+++ ENTRIES SHOWN
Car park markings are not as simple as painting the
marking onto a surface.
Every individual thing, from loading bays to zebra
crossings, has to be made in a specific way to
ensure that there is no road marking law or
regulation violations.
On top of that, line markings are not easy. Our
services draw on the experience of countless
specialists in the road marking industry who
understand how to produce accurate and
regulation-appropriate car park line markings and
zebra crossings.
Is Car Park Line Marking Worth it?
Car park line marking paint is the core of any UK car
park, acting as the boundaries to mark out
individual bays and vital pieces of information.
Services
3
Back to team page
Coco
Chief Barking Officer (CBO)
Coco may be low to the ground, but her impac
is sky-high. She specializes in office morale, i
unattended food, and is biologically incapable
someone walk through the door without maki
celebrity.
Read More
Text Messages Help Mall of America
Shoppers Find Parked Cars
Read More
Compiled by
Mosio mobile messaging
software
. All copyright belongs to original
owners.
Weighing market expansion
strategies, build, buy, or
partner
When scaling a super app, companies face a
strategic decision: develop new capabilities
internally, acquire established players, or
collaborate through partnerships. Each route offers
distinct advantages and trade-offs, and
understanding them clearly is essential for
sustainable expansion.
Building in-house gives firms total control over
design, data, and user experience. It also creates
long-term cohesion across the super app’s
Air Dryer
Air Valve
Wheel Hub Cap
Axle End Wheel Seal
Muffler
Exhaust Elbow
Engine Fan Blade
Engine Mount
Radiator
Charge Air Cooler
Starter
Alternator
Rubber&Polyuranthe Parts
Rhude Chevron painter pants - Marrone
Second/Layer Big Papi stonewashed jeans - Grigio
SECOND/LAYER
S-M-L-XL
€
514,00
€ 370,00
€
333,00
++++++
TASK STATEMENT>
Give only a number, the count of lines above that include the string "markings".

TASK SOLUTION>
3